Accorder de petites subventions pour les activités communautaires : Les entreprises ne devraient pas être les seules à occuper l'espace lorsque les rues principales sont ouvertes. Les villes peuvent promouvoir un accès équitable aux rues en finançant des activités sans argent liquide organisées par des organisations communautaires ou des groupes de résidents. Il peut s'agir de parkings, d'installations artistiques, de nourriture gratuite ou d'espaces de rassemblement religieux ou culturels en plein air.
Rechercher des partenariats avec des organisations à impact social : S'appuyer sur de grandes entreprises pour gérer des choses comme la programmation et la gestion des déchets peut être pratique, mais s'associer à des organisations à impact social pour gérer des programmes de recyclage ou réutiliser des bannières de rue peut garantir que les investissements clés profitent aux entreprises des rues principales et aux personnes qui y vivent ou qui vivent autour d'elles.
Impliquer les communautés sous-représentées : Pour que les rues accueillent et reflètent toutes les personnes qui les utilisent - ou qui aimeraient les utiliser - il faut un engagement nuancé et une ouverture à des approches distinctes. Prenons l'exemple d'Oakland, la ville qui a été la première à lancer l'initiative "Slow Streets" en avril. Lorsque l'initiative a été lancée, les communautés de couleur d'Oakland semblaient sceptiques. Mais l'équipe d'engagement de la ville a mené un nouveau cycle de dialogue avec les groupes qui avaient été sous-représentés la première fois. L'équipe s'est rendu compte que ces habitants voulaient s'assurer que la stratégie de mobilité donnait la priorité à un accès sûr aux services essentiels, plutôt que de privilégier les loisirs. Oakland a réagi en lançant le programme Essential Places, qui ralentit les rues qui améliorent l'accès aux épiceries, aux sites de distribution alimentaire et aux sites d'essai COVID-19.

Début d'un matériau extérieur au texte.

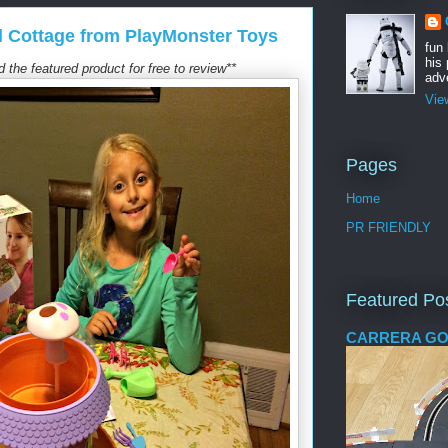
l Cottage from PlayMonster Toys
fun
his 
the featured product for free to review**
adve
Vie
Pages
Home
PR FRIENDLY
Featured Po
CARRERA GO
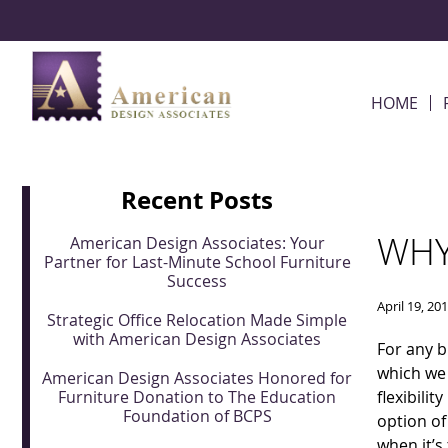
Skip Navigation
HOME
Recent Posts
WHY
American Design Associates: Your
Partner for Last-Minute School Furniture
Success
April 19, 20
Strategic Office Relocation Made Simple
with American Design Associates
For any b
which we 
American Design Associates Honored for
Furniture Donation to The Education
flexibilit
Foundation of BCPS
option of
when it’s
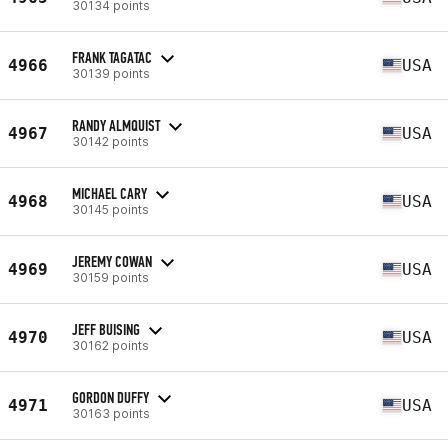
30134 points
FRANK TAGATAC
4966
USA
30139 points
RANDY ALMQUIST
4967
USA
30142 points
MICHAEL CARY
4968
USA
30145 points
JEREMY COWAN
4969
USA
30159 points
JEFF BUISING
4970
USA
30162 points
GORDON DUFFY
4971
USA
30163 points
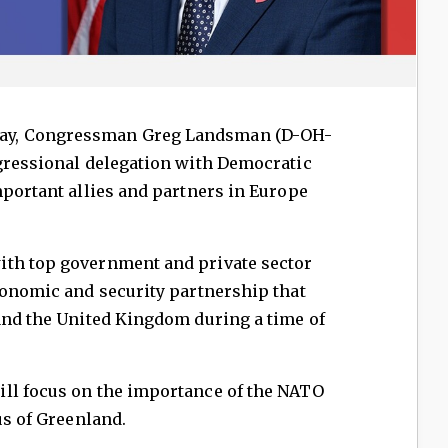
ay, Congressman Greg Landsman (D-OH-
gressional delegation with Democratic
mportant allies and partners in Europe
ith top government and private sector
conomic and security partnership that
and the United Kingdom during a time of
ll focus on the importance of the NATO
us of Greenland.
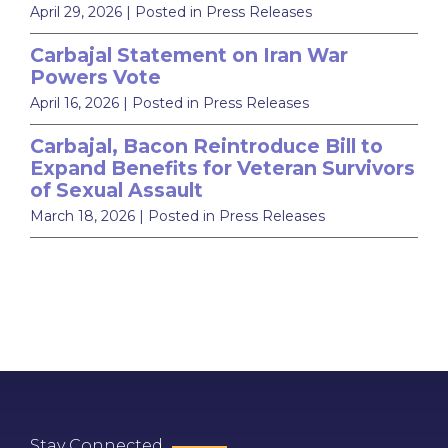
April 29, 2026
| Posted in Press Releases
Carbajal Statement on Iran War
Powers Vote
April 16, 2026
| Posted in Press Releases
Carbajal, Bacon Reintroduce Bill to
Expand Benefits for Veteran Survivors
of Sexual Assault
March 18, 2026
| Posted in Press Releases
Stay Connected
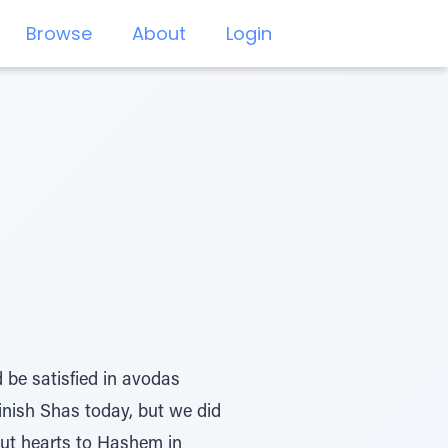
Browse
About
Login
 be satisfied in avodas
inish Shas today, but we did
out hearts to Hashem in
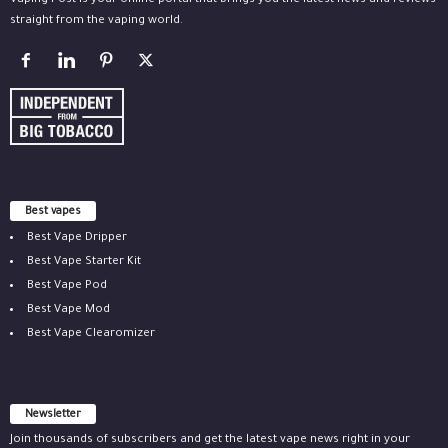
Vaping Post is your online portal that brings you the latest news and reviews
straight from the vaping world.
Best vapes
Best Vape Dripper
Best Vape Starter Kit
Best Vape Pod
Best Vape Mod
Best Vape Clearomizer
Newsletter
Join thousands of subscribers and get the latest vape news right in your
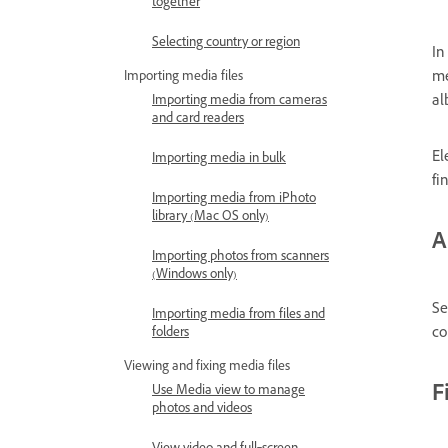
together
Selecting country or region
In
me
Importing media files
al
Importing media from cameras
and card readers
El
Importing media in bulk
fi
Importing media from iPhoto
library (Mac OS only)
A
Importing photos from scanners
(Windows only)
Se
Importing media from files and
co
folders
Viewing and fixing media files
F
Use Media view to manage
photos and videos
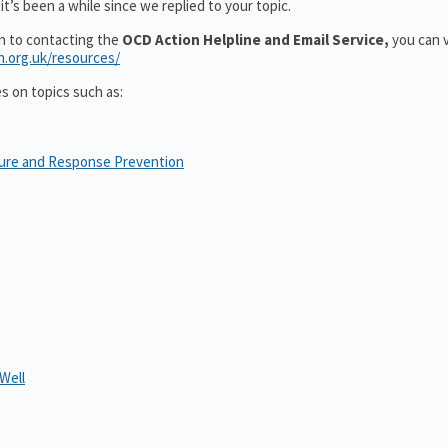
t’s been a while since we replied to your topic.
on to contacting the
OCD Action Helpline and Email Service,
you can v
n.org.uk/resources/
es on topics such as:
sure and Response Prevention
Well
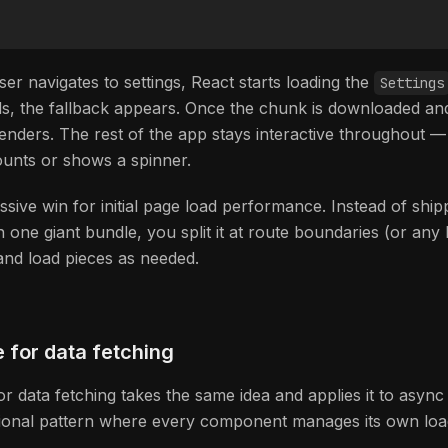
er navigates to settings, React starts loading the
Settings
ads, the fallback appears. Once the chunk is downloaded an
enders. The rest of the app stays interactive throughout 
unts or shows a spinner.
ssive win for initial page load performance. Instead of shi
n one giant bundle, you split it at route boundaries (or any 
nd load pieces as needed.
 for data fetching
r data fetching takes the same idea and applies it to async 
itional pattern where every component manages its own load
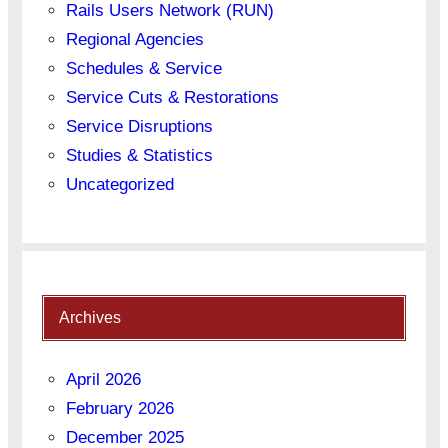
Rails Users Network (RUN)
Regional Agencies
Schedules & Service
Service Cuts & Restorations
Service Disruptions
Studies & Statistics
Uncategorized
Archives
April 2026
February 2026
December 2025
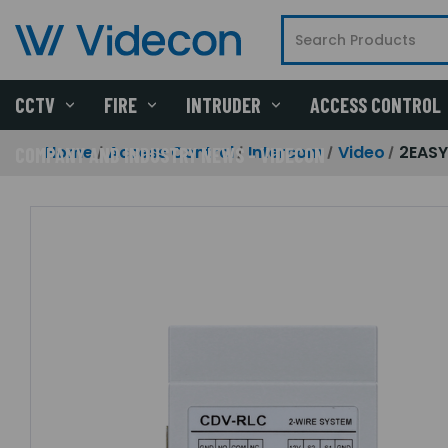
CCTV
FIRE
INTRUDER
ACCESS CONTROL
Home
Access Control
Intercom
Video
2EASY
COMPANY AND INDUSTRY NEWS - VIDECON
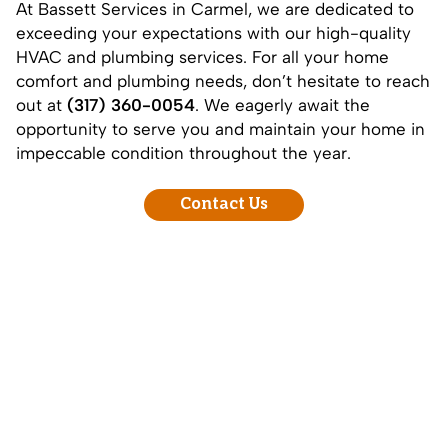
At Bassett Services in Carmel, we are dedicated to
exceeding your expectations with our high-quality
HVAC and plumbing services. For all your home
comfort and plumbing needs, don’t hesitate to reach
out at
(317) 360-0054
. We eagerly await the
opportunity to serve you and maintain your home in
impeccable condition throughout the year.
Contact Us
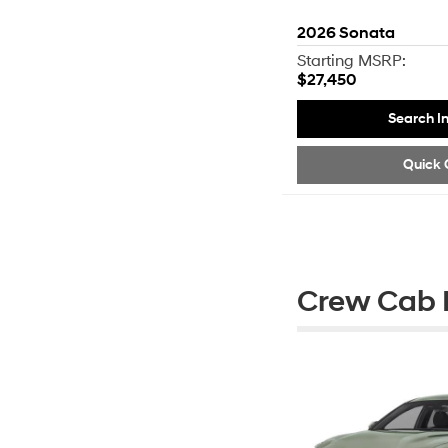
2026
Sonata
Starting MSRP:
$27,450
Search I
Quick 
Crew Cab P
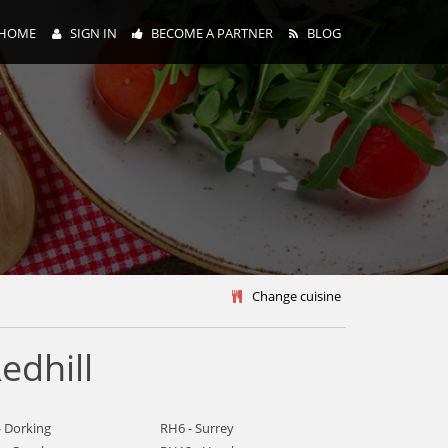
HOME
SIGN IN
BECOME A PARTNER
BLOG
y
Change cuisine
edhill
- Dorking
RH6 - Surrey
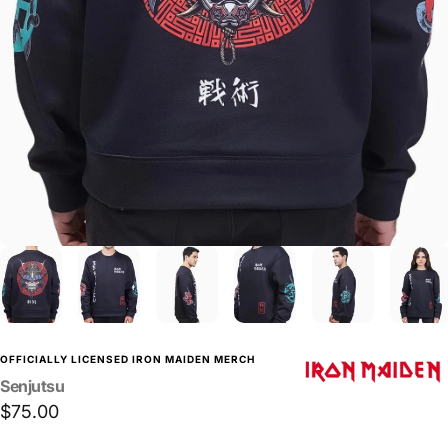
OFFICIALLY LICENSED IRON MAIDEN MERCH
Senjutsu
$75.00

Crédit photo : Mitchell Reardon
Plus d'outils bientôt disponibles
Nos rues principales sont le cœur de nos communautés. Ce sont des voies qui nous conduisent là où nous devons aller, des lieux où nous rencontrons des amis et des étrangers, des endroits où travailler, faire du shopping, manger et boire, et des sites où protester, pleurer et faire entendre notre voix. Alors que nous nous remettons de COVID-19, il est important que les villes et les municipalités créent un espace pour que ces utilisations humaines coexistent pendant que nous travaillons à l'aplanissement de la courbe.
Restez à l'écoute : nous partagerons bientôt une boîte à outils visuelle qui fournira d'autres idées et stratégies pour aider les décideurs à planifier des interventions de récupération de COVID-19 qui améliorent la santé publique, l'économie locale et le bien-être collectif.